*** Information shown ***

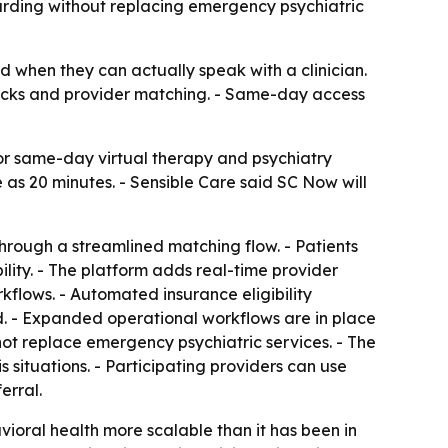
oarding without replacing emergency psychiatric
when they can actually speak with a clinician.
checks and provider matching. - Same-day access
r same-day virtual therapy and psychiatry
e as 20 minutes. - Sensible Care said SC Now will
hrough a streamlined matching flow. - Patients
lity. - The platform adds real-time provider
kflows. - Automated insurance eligibility
d. - Expanded operational workflows are in place
ot replace emergency psychiatric services. - The
 situations. - Participating providers can use
erral.
oral health more scalable than it has been in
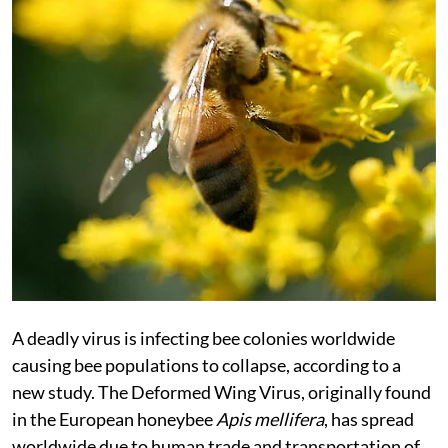
A deadly virus is infecting bee colonies worldwide
causing bee populations to collapse, according to a
new study. The Deformed Wing Virus, originally found
in the European honeybee
Apis mellifera
, has spread
worldwide due to human trade and transportation of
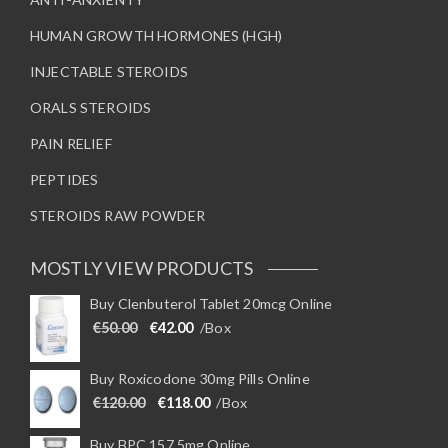
HUMAN GROWTH HORMONES (HGH)
INJECTABLE STEROIDS
ORALS STEROIDS
PAIN RELIEF
PEPTIDES
STEROIDS RAW POWDER
MOSTLY VIEW PRODUCTS
Buy Clenbuterol Tablet 20mcg Online
Original price was: €50.00.
Current price is: €42.00.
€
50.00
€
42.00
/Box
Buy Roxicodone 30mg Pills Online
Original price was: €120.00.
Current price is: €118.00.
€
120.00
€
118.00
/Box
Buy BPC 157 5mg Online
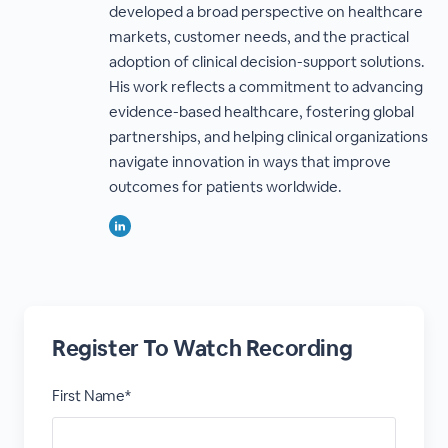
developed a broad perspective on healthcare
markets, customer needs, and the practical
adoption of clinical decision-support solutions.
His work reflects a commitment to advancing
evidence-based healthcare, fostering global
partnerships, and helping clinical organizations
navigate innovation in ways that improve
outcomes for patients worldwide.
Register To Watch Recording
First Name*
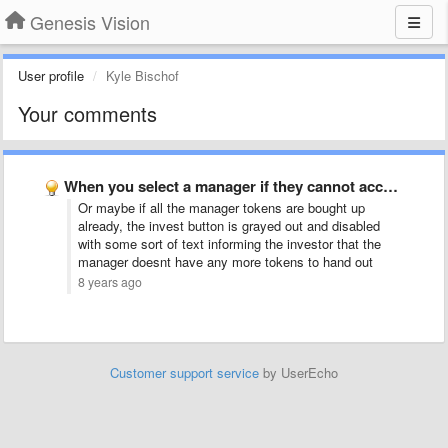
Genesis Vision
User profile
Kyle Bischof
Your comments
When you select a manager if they cannot accept your …
Or maybe if all the manager tokens are bought up
already, the invest button is grayed out and disabled
with some sort of text informing the investor that the
manager doesnt have any more tokens to hand out
8 years ago
Customer support service
by UserEcho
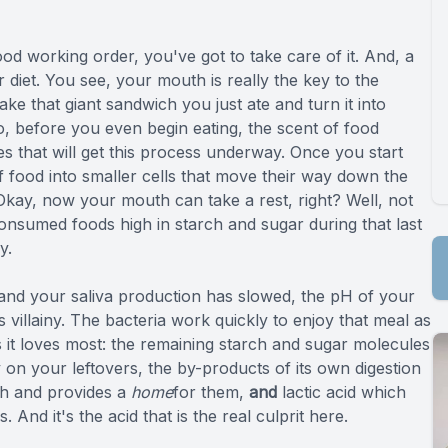
Specialty Services
od working order, you've got to take care of it. And, a
 diet. You see, your mouth is really the key to the
Endodontics
 take that giant sandwich you just ate and turn it into
o, before you even begin eating, the scent of food
Sedation Dentistry
s that will get this process underway. Once you start
f food into smaller cells that move their way down the
Dental Sedation
 Okay, now your mouth can take a rest, right? Well, not
 consumed foods high in starch and sugar during that last
y.
g and your saliva production has slowed, the pH of your
ts villainy. The bacteria work quickly to enjoy that meal as
 it loves most: the remaining starch and sugar molecules
on your leftovers, the by-products of its own digestion
h and provides a
home
for them,
and
lactic acid which
 And it's the acid that is the real culprit here.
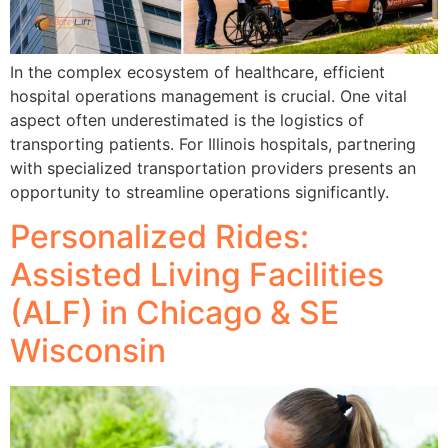
In the complex ecosystem of healthcare, efficient
hospital operations management is crucial. One vital
aspect often underestimated is the logistics of
transporting patients. For Illinois hospitals, partnering
with specialized transportation providers presents an
opportunity to streamline operations significantly.
Personalized Rides:
Assisted Living Facilities
(ALF) in Chicago & SE
Wisconsin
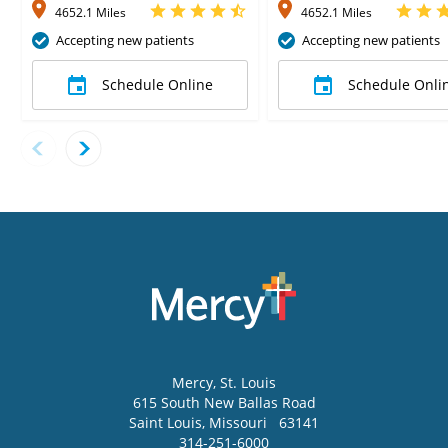
4652.1 Miles
4652.1 Miles
Accepting new patients
Accepting new patients
Schedule Online
Schedule Onli
Mercy
, St. Louis
615 South New Ballas Road
Saint Louis
,
Missouri
63141
314-251-6000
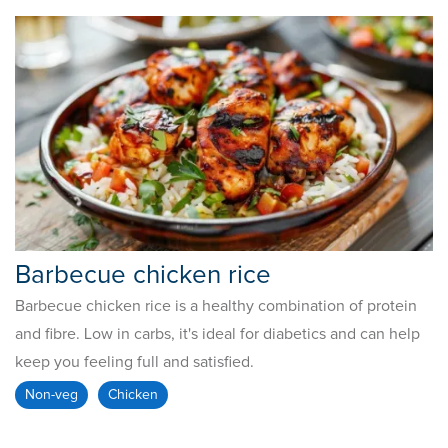
Barbecue chicken rice
Barbecue chicken rice is a healthy combination of protein
and fibre. Low in carbs, it's ideal for diabetics and can help
keep you feeling full and satisfied.
Non-veg
Chicken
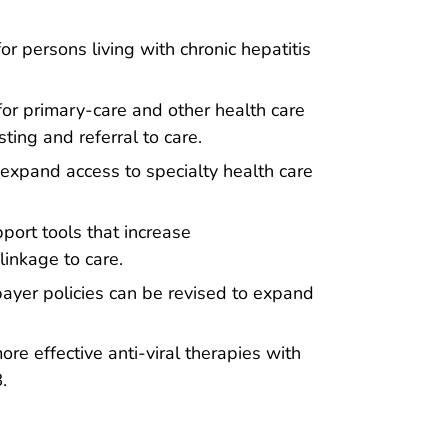
r persons living with chronic hepatitis
 for primary-care and other health care
ting and referral to care.
expand access to specialty health care
port tools that increase
linkage to care.
ayer policies can be revised to expand
e effective anti-viral therapies with
.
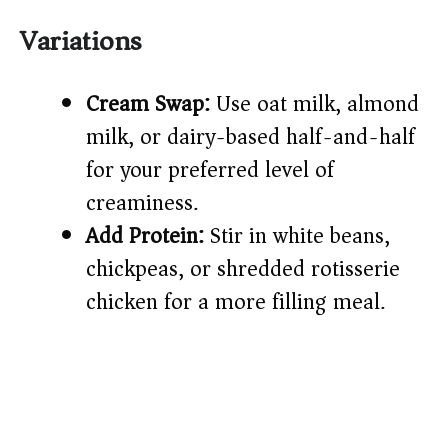
Variations
Cream Swap:
Use oat milk, almond
milk, or dairy-based half-and-half
for your preferred level of
creaminess.
Add Protein:
Stir in white beans,
chickpeas, or shredded rotisserie
chicken for a more filling meal.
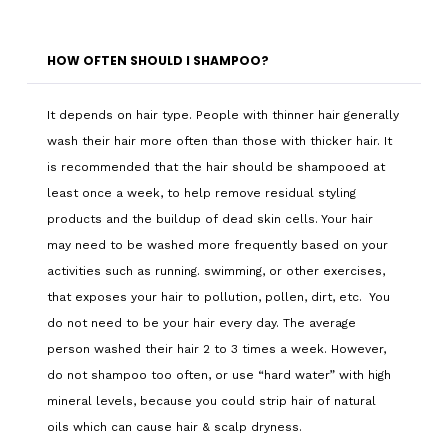
HOW OFTEN SHOULD I SHAMPOO?
It depends on hair type. People with thinner hair generally
wash their hair more often than those with thicker hair. It
is recommended that the hair should be shampooed at
least once a week, to help remove residual styling
products and the buildup of dead skin cells. Your hair
may need to be washed more frequently based on your
activities such as running. swimming, or other exercises,
that exposes your hair to pollution, pollen, dirt, etc. You
do not need to be your hair every day. The average
person washed their hair 2 to 3 times a week. However,
do not shampoo too often, or use “hard water” with high
mineral levels, because you could strip hair of natural
oils which can cause hair & scalp dryness.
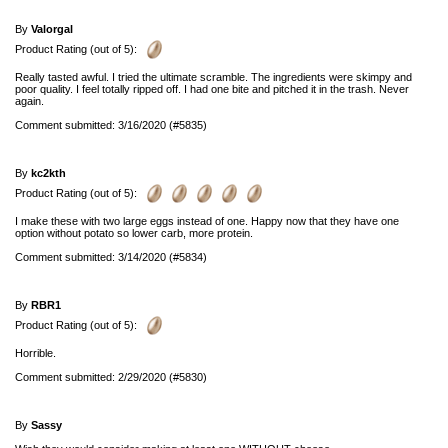
By
Valorgal
Product Rating (out of 5):
Really tasted awful. I tried the ultimate scramble. The ingredients were skimpy and
poor quality. I feel totally ripped off. I had one bite and pitched it in the trash. Never
again.
Comment submitted: 3/16/2020 (#5835)
By
kc2kth
Product Rating (out of 5):
I make these with two large eggs instead of one. Happy now that they have one
option without potato so lower carb, more protein.
Comment submitted: 3/14/2020 (#5834)
By
RBR1
Product Rating (out of 5):
Horrible.
Comment submitted: 2/29/2020 (#5830)
By
Sassy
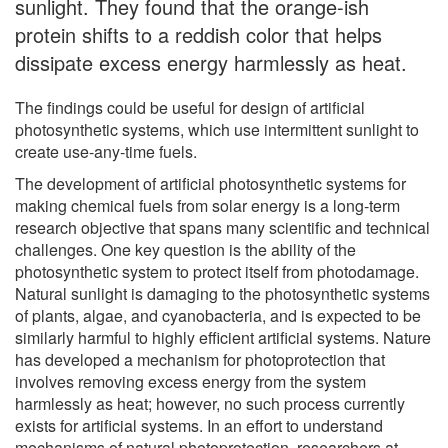
sunlight. They found that the orange-ish
protein shifts to a reddish color that helps
dissipate excess energy harmlessly as heat.
The findings could be useful for design of artificial
photosynthetic systems, which use intermittent sunlight to
create use-any-time fuels.
The development of artificial photosynthetic systems for
making chemical fuels from solar energy is a long-term
research objective that spans many scientific and technical
challenges. One key question is the ability of the
photosynthetic system to protect itself from photodamage.
Natural sunlight is damaging to the photosynthetic systems
of plants, algae, and cyanobacteria, and is expected to be
similarly harmful to highly efficient artificial systems. Nature
has developed a mechanism for photoprotection that
involves removing excess energy from the system
harmlessly as heat; however, no such process currently
exists for artificial systems. In an effort to understand
mechanisms of natural photoprotection, researchers at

*** End of Information shown ***

**Exercise objective**
Exactly as written above, print every line of the data but not its pictures.

**Your solution**
oarding without replacing emergency psychiatric
when they can actually speak with a clinician.
checks and provider matching. - Same-day access
r same-day virtual therapy and psychiatry
e as 20 minutes. - Sensible Care said SC Now will
hrough a streamlined matching flow. - Patients
lity. - The platform adds real-time provider
kflows. - Automated insurance eligibility
d. - Expanded operational workflows are in place
ot replace emergency psychiatric services. - The
 situations. - Participating providers can use
erral.
oral health more scalable than it has been in
A deadly virus is infecting bee colonies worldwide
causing bee populations to collapse, according to a
new study. The Deformed Wing Virus, originally found
in the European honeybee
Apis mellifera
, has spread
worldwide due to human trade and transportation of
HUMAN GROWTH HORMONES (HGH)
INJECTABLE STEROIDS
ORALS STEROIDS
PAIN RELIEF
PEPTIDES
STEROIDS RAW POWDER
MOSTLY VIEW PRODUCTS
Buy Clenbuterol Tablet 20mcg Online
Original price was: €50.00.
Current price is: €42.00.
€
50.00
€
42.00
/Box
Buy Roxicodone 30mg Pills Online
Original price was: €120.00.
Current price is: €118.00.
€
120.00
€
118.00
/Box
Buy BPC 157 5mg Online
developed a broad perspective on healthcare
markets, customer needs, and the practical
adoption of clinical decision-support solutions.
His work reflects a commitment to advancing
evidence-based healthcare, fostering global
partnerships, and helping clinical organizations
navigate innovation in ways that improve
outcomes for patients worldwide.
Register To Watch Recording
First Name*
Genesis Vision
User profile
Kyle Bischof
Your comments
When you select a manager if they cannot accept your …
Or maybe if all the manager tokens are bought up
already, the invest button is grayed out and disabled
with some sort of text informing the investor that the
manager doesnt have any more tokens to hand out
8 years ago
Customer support service
by UserEcho
Specialty Services
od working order, you've got to take care of it. And, a
 diet. You see, your mouth is really the key to the
Endodontics
 take that giant sandwich you just ate and turn it into
o, before you even begin eating, the scent of food
Sedation Dentistry
s that will get this process underway. Once you start
f food into smaller cells that move their way down the
Dental Sedation
 Okay, now your mouth can take a rest, right? Well, not
 consumed foods high in starch and sugar during that last
y.
g and your saliva production has slowed, the pH of your
ts villainy. The bacteria work quickly to enjoy that meal as
 it loves most: the remaining starch and sugar molecules
on your leftovers, the by-products of its own digestion
h and provides a
home
for them,
and
lactic acid which
 And it's the acid that is the real culprit here.
In the complex ecosystem of healthcare, efficient
hospital operations management is crucial. One vital
aspect often underestimated is the logistics of
transporting patients. For Illinois hospitals, partnering
with specialized transportation providers presents an
opportunity to streamline operations significantly.
Personalized Rides:
Assisted Living Facilities
(ALF) in Chicago & SE
Wisconsin
4652.1 Miles
4652.1 Miles
Accepting new patients
Accepting new patients
Schedule Online
Schedule Onli
Mercy
, St. Louis
615 South New Ballas Road
Saint Louis
,
Missouri
63141
314-251-6000
Barbecue chicken rice
Barbecue chicken rice is a healthy combination of protein
and fibre. Low in carbs, it's ideal for diabetics and can help
keep you feeling full and satisfied.
Non-veg
Chicken
r persons living with chronic hepatitis
 for primary-care and other health care
ting and referral to care.
expand access to specialty health care
port tools that increase
linkage to care.
ayer policies can be revised to expand
e effective anti-viral therapies with
.
Variations
Cream Swap:
Use oat milk, almond
milk, or dairy-based half-and-half
for your preferred level of
creaminess.
Add Protein:
Stir in white beans,
chickpeas, or shredded rotisserie
chicken for a more filling meal.
HOW OFTEN SHOULD I SHAMPOO?
It depends on hair type. People with thinner hair generally
wash their hair more often than those with thicker hair. It
is recommended that the hair should be shampooed at
least once a week, to help remove residual styling
products and the buildup of dead skin cells. Your hair
may need to be washed more frequently based on your
activities such as running. swimming, or other exercises,
that exposes your hair to pollution, pollen, dirt, etc. You
do not need to be your hair every day. The average
person washed their hair 2 to 3 times a week. However,
do not shampoo too often, or use “hard water” with high
mineral levels, because you could strip hair of natural
oils which can cause hair & scalp dryness.
By
Valorgal
Product Rating (out of 5):
Really tasted awful. I tried the ultimate scramble. The ingredients were skimpy and
poor quality. I feel totally ripped off. I had one bite and pitched it in the trash. Never
again.
Comment submitted: 3/16/2020 (#5835)
By
kc2kth
Product Rating (out of 5):
I make these with two large eggs instead of one. Happy now that they have one
option without potato so lower carb, more protein.
Comment submitted: 3/14/2020 (#5834)
By
RBR1
Product Rating (out of 5):
Horrible.
Comment submitted: 2/29/2020 (#5830)
By
Sassy
sunlight. They found that the orange-ish
protein shifts to a reddish color that helps
dissipate excess energy harmlessly as heat.
The findings could be useful for design of artificial
photosynthetic systems, which use intermittent sunlight to
create use-any-time fuels.
The development of artificial photosynthetic systems for
making chemical fuels from solar energy is a long-term
research objective that spans many scientific and technical
challenges. One key question is the ability of the
photosynthetic system to protect itself from photodamage.
Natural sunlight is damaging to the photosynthetic systems
of plants, algae, and cyanobacteria, and is expected to be
similarly harmful to highly efficient artificial systems. Nature
has developed a mechanism for photoprotection that
involves removing excess energy from the system
harmlessly as heat; however, no such process currently
exists for artificial systems. In an effort to understand
mechanisms of natural photoprotection, researchers at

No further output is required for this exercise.